他能做的,就是儘量把表面的矛盾按下,以時間轉換來慢慢化解,出手對付那兩個書呆子,目的就是在此。
「混蛋,都是混蛋!」
萬曆兩眼變的血紅,他的酒意上來了,失望的情緒加上洶湧的酒意,使得他怒氣上涌,恨不得把眼前所有人都給殺光才好。
後人攻擊萬曆酒色財氣,固然有不少是風聞附會,不過在張居正的時代,確實經常有皇帝因酒後誤事,打人而被皇太后罰跪的記錄,皇帝親政後,貪財也屬事實,固然這位神宗皇帝是因為和文官們的鬥法失敗而心灰意冷,而且在三大征等大事大非上,萬曆頭腦也算清醒……畢竟是張居正一手調教出來的弟子,這一點能耐還是有的,但萬曆荒怠國事,消極曠工,情緒易極端化,貪財,這都是不可否認的事實。

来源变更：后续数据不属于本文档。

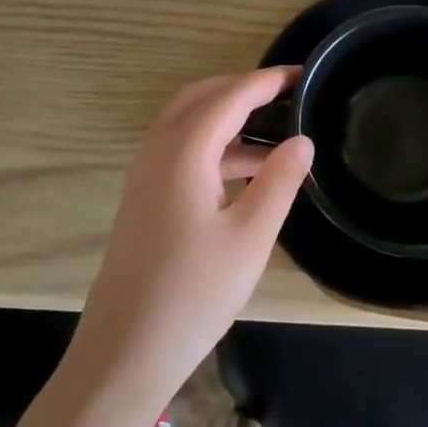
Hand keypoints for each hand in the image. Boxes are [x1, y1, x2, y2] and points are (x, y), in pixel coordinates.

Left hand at [69, 68, 313, 416]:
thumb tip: (302, 139)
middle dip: (243, 89)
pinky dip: (214, 146)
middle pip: (201, 97)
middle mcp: (158, 150)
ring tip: (276, 134)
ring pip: (188, 124)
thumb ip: (279, 181)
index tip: (303, 74)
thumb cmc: (193, 293)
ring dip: (227, 118)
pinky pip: (180, 151)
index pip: (231, 96)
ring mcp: (145, 175)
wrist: (124, 352)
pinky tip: (245, 173)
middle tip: (286, 95)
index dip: (268, 81)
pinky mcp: (144, 199)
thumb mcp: (250, 237)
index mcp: (184, 150)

現在的萬曆,就是如此,看到皇帝滿腔怒火的模樣,所有的太監與都人們都是嚇的戰戰兢兢,惟恐在此盛怒之時觸怒了皇帝。
正在此時,值守殿門的太監帶著一個俏麗都人,自東暖閣殿門處進來。
「皇爺,太后娘娘差這王都人前來……」
「幹什麼?」
萬曆斜眼歪嘴,聽說太后派人來,怒氣下去了不少,但余怒猶在,斜眼打量著派來的都人。
這個都人年紀在十六七,正當妙齡,身段玲瓏有致,高低起伏,身上是蔥綠的馬面裙,臉上還有淡妝,雖是如此,也就是身段誘人,臉長的倒也只是平常,但萬曆酒意上來,粗粗一打量,竟是覺得美若天仙一般。
「回奏皇爺,太后問……」
原來就是一些瑣事,太后問皇帝蘇州那邊新貢來的龍袍是不是穿著還合身,因不是什麼要緊事情,只派了一個妙齡都人前來詢問,若皇帝覺得不合身,可以立刻著人按皇帝現在的身量,加以改制。